Jewett begins by contrasting Sylvia and the Ornithologist as two potential models for relationships between man and nature. In the first few paragraphs of the piece, Sylvia is described as at one with her environment: “It seemed as if she had never been alive at all before she came to live at the farm [. . .] this was a beautiful place to live in, and she should never wish to go home” (Jewett, 527). Right away, this statement establishes that the tone of the piece to be different than Crane’s piece. Sylvia is not at the mercy of nature; rather, she is in harmony with it. This situation will later be contrasted with that of the Ornithologist. The opening scene also describes Sylvia and a cow. Mischievous, the cow stands perfectly still in order to hide herself, but Sylvia and her grandmother don’t mind: “If the creature had not given good milk and plenty of it, the case would have seemed quite different to the owners. Besides, Sylvia had all the time there was” (Jewett, 526). This is the first clue that Sylvia and her grandmother have the option to control the cow (either through forcing it to comply with their will or through deserting it). However, for personal reasons, they choose not to control the cow, and thus Sylvia’s relationship with nature is further established.
The Ornithologist’s actions are posed in contrast to Sylvia’s harmonious relationship with nature. Jewett explains, “Sylvia would have liked him vastly better without his gun; she could not understand why he killed the very birds he seemed to like so much” (530). This extract demonstrates a very clear antagonistic relationship between the Ornithologist and nature. Earlier in the piece, the Ornithologist talks about how “I have shot or snared every one myself” (Jewett, 529), referring to his collection of birds. His use of the word “myself” conveys a tone of pride in his work, revealing that he makes a conscious choice to manipulate nature for his own satisfaction and pleasure.

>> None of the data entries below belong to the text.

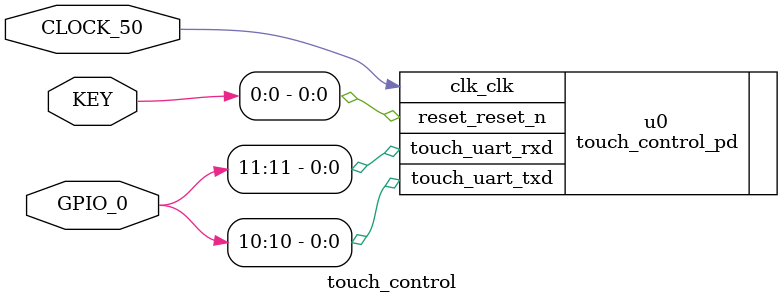
<source format=sv>


module touch_control (
	input CLOCK_50,
	input [3:0] KEY,
	inout [35:0] GPIO_0
);


	touch_control_pd u0 (
		.clk_clk(CLOCK_50),       //   clk.clk
		.reset_reset_n(KEY[0]),  // reset.reset_n
		.touch_uart_rxd(GPIO_0[11]), // touch_uart.rxd (input)
		.touch_uart_txd(GPIO_0[10])  //           .txd (output)
	);


endmodule
</source>
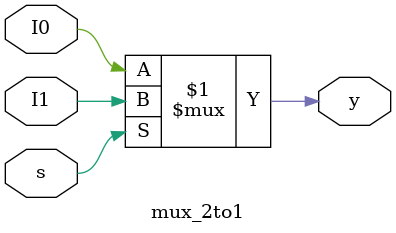
<source format=v>
module mux_2to1(input s,I0,I1, output y);
 assign y= s ? I1 :I0 ;
endmodule

</source>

This dichotomy comes to a climax in the final scene, when Sylvia climbs the evergreen tree and spots the elusive white heron. Sylvia, demonstrating her harmony with nature, benignly scales the tree in search of the bird. She is caught up in the dilemma of whether she should alert the Ornithologist to the bird’s presence and receive the money her family desperately needs, or keep her silence (Jewett, 532-533). Although she ultimately chooses not to reveal the white heron’s location, her dilemma represents the overarching theme of the story: humans choose whether or not they will harm nature, and therefore they have the inherent ability to control it.

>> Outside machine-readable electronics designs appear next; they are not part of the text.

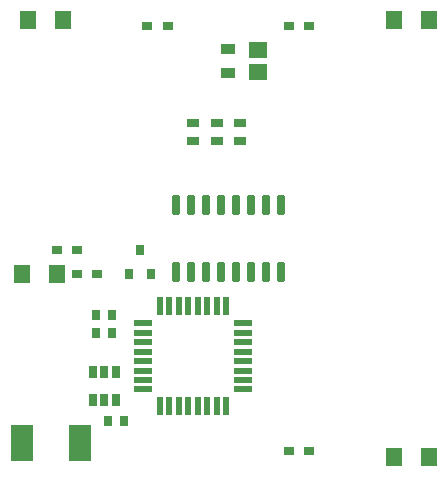
<source format=gtp>
G04*
G04 #@! TF.GenerationSoftware,Altium Limited,Altium Designer,21.0.9 (235)*
G04*
G04 Layer_Color=8421504*
%FSLAX25Y25*%
%MOIN*%
G70*
G04*
G04 #@! TF.SameCoordinates,0779874B-5586-4D04-955F-C3DAA35446A4*
G04*
G04*
G04 #@! TF.FilePolarity,Positive*
G04*
G01*
G75*
%ADD15R,0.04749X0.03765*%
%ADD16R,0.05906X0.05512*%
%ADD17R,0.02559X0.04331*%
%ADD18R,0.02756X0.03543*%
%ADD19R,0.03937X0.03150*%
%ADD20R,0.03150X0.03543*%
%ADD21R,0.03543X0.03150*%
%ADD22R,0.05512X0.05906*%
G04:AMPARAMS|DCode=23|XSize=25.59mil|YSize=64.96mil|CornerRadius=1.92mil|HoleSize=0mil|Usage=FLASHONLY|Rotation=180.000|XOffset=0mil|YOffset=0mil|HoleType=Round|Shape=RoundedRectangle|*
%AMROUNDEDRECTD23*
21,1,0.02559,0.06112,0,0,180.0*
21,1,0.02175,0.06496,0,0,180.0*
1,1,0.00384,-0.01088,0.03056*
1,1,0.00384,0.01088,0.03056*
1,1,0.00384,0.01088,-0.03056*
1,1,0.00384,-0.01088,-0.03056*
%
%ADD23ROUNDEDRECTD23*%
%ADD24R,0.03150X0.03740*%
%ADD25R,0.07700X0.12400*%
G04:AMPARAMS|DCode=26|XSize=21.65mil|YSize=57.09mil|CornerRadius=1.95mil|HoleSize=0mil|Usage=FLASHONLY|Rotation=0.000|XOffset=0mil|YOffset=0mil|HoleType=Round|Shape=RoundedRectangle|*
%AMROUNDEDRECTD26*
21,1,0.02165,0.05319,0,0,0.0*
21,1,0.01776,0.05709,0,0,0.0*
1,1,0.00390,0.00888,-0.02659*
1,1,0.00390,-0.00888,-0.02659*
1,1,0.00390,-0.00888,0.02659*
1,1,0.00390,0.00888,0.02659*
%
%ADD26ROUNDEDRECTD26*%
G04:AMPARAMS|DCode=27|XSize=21.65mil|YSize=57.09mil|CornerRadius=1.95mil|HoleSize=0mil|Usage=FLASHONLY|Rotation=90.000|XOffset=0mil|YOffset=0mil|HoleType=Round|Shape=RoundedRectangle|*
%AMROUNDEDRECTD27*
21,1,0.02165,0.05319,0,0,90.0*
21,1,0.01776,0.05709,0,0,90.0*
1,1,0.00390,0.02659,0.00888*
1,1,0.00390,0.02659,-0.00888*
1,1,0.00390,-0.02659,-0.00888*
1,1,0.00390,-0.02659,0.00888*
%
%ADD27ROUNDEDRECTD27*%
D15*
X78740Y133760D02*
D03*
Y141831D02*
D03*
D16*
X88583Y141535D02*
D03*
Y134055D02*
D03*
D17*
X33661Y24803D02*
D03*
X37402D02*
D03*
X41142D02*
D03*
Y34252D02*
D03*
X37402D02*
D03*
X33661D02*
D03*
D18*
X38583Y17717D02*
D03*
X44094D02*
D03*
D19*
X82677Y111221D02*
D03*
Y117126D02*
D03*
X74803Y111221D02*
D03*
Y117126D02*
D03*
X66929Y111221D02*
D03*
Y117126D02*
D03*
D20*
X49213Y74803D02*
D03*
X52953Y66929D02*
D03*
X45472D02*
D03*
D21*
X28248Y66929D02*
D03*
X34941D02*
D03*
X21555Y74803D02*
D03*
X28248D02*
D03*
X105709Y149606D02*
D03*
X99016D02*
D03*
X51772D02*
D03*
X58465D02*
D03*
X105709Y7874D02*
D03*
X99016D02*
D03*
D22*
X9843Y66929D02*
D03*
X21654D02*
D03*
X133858Y151575D02*
D03*
X145669D02*
D03*
X23622D02*
D03*
X11811D02*
D03*
X133858Y5906D02*
D03*
X145669D02*
D03*
D23*
X96240Y89862D02*
D03*
X91240D02*
D03*
X86240D02*
D03*
X81240D02*
D03*
X76240D02*
D03*
X71240D02*
D03*
X66240D02*
D03*
X61240D02*
D03*
X96240Y67618D02*
D03*
X91240D02*
D03*
X86240D02*
D03*
X81240D02*
D03*
X76240D02*
D03*
X71240D02*
D03*
X66240D02*
D03*
X61240D02*
D03*
D24*
X34744Y53150D02*
D03*
X40059D02*
D03*
X34744Y47244D02*
D03*
X40059D02*
D03*
D25*
X29335Y10630D02*
D03*
X10035D02*
D03*
D26*
X55905Y56004D02*
D03*
X59055D02*
D03*
X62205D02*
D03*
X65354D02*
D03*
X68504D02*
D03*
X71653D02*
D03*
X74803D02*
D03*
X77953D02*
D03*
Y22736D02*
D03*
X74803D02*
D03*
X71653D02*
D03*
X68504D02*
D03*
X65354D02*
D03*
X62205D02*
D03*
X59055D02*
D03*
X55905D02*
D03*
D27*
X83563Y50394D02*
D03*
Y47244D02*
D03*
Y44094D02*
D03*
Y40945D02*
D03*
Y37795D02*
D03*
Y34646D02*
D03*
Y31496D02*
D03*
Y28346D02*
D03*
X50295D02*
D03*
Y31496D02*
D03*
Y34646D02*
D03*
Y37795D02*
D03*
Y40945D02*
D03*
Y44094D02*
D03*
Y47244D02*
D03*
Y50394D02*
D03*
M02*

</source>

The presence of this choice is essential to the connection between “A White Heron” and “The Open Boat.” In “The Open Boat,” the men do not have a choice. As previously discussed, no matter how much they persist, nature remains indifferent to them. In “A White Heron,” the two opposing characters represent the choices that humans have in terms of controlling nature. While Sylvia may choose not to manipulate nature, it is implied that she has the ability to control some elements of the natural world, whether she chooses to utilize this ability or not. In opposition, the Ornithologist clearly makes a choice in favor of using nature for his own benefit. Although he does not succeed in catching the elusive white heron, this one failure is a result of Sylvia’s personal choice.

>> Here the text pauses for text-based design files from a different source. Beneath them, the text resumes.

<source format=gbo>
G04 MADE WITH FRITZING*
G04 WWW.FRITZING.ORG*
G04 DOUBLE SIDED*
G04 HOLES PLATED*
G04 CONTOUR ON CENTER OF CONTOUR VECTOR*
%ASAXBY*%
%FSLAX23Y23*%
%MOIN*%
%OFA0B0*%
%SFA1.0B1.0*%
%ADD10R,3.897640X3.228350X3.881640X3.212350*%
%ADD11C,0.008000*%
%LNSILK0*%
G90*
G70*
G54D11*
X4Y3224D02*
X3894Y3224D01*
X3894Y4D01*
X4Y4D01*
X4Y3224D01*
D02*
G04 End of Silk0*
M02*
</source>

Ultimately, the essential choice speaks to the theme in “A White Heron” which demonstrates that humans have the ability to manipulate nature. Personal choice places them at the metaphorical center of the universe, where their judgement calls have a direct effect on the universe around them; thus, they have control over nature. This piece can be contrasted with Stephen Crane’s “The Open Boat,” which focuses on the more naturalistic theme that humans have little to no control in the face of nature, and that their lives are insignificant in the grand scheme of the universe.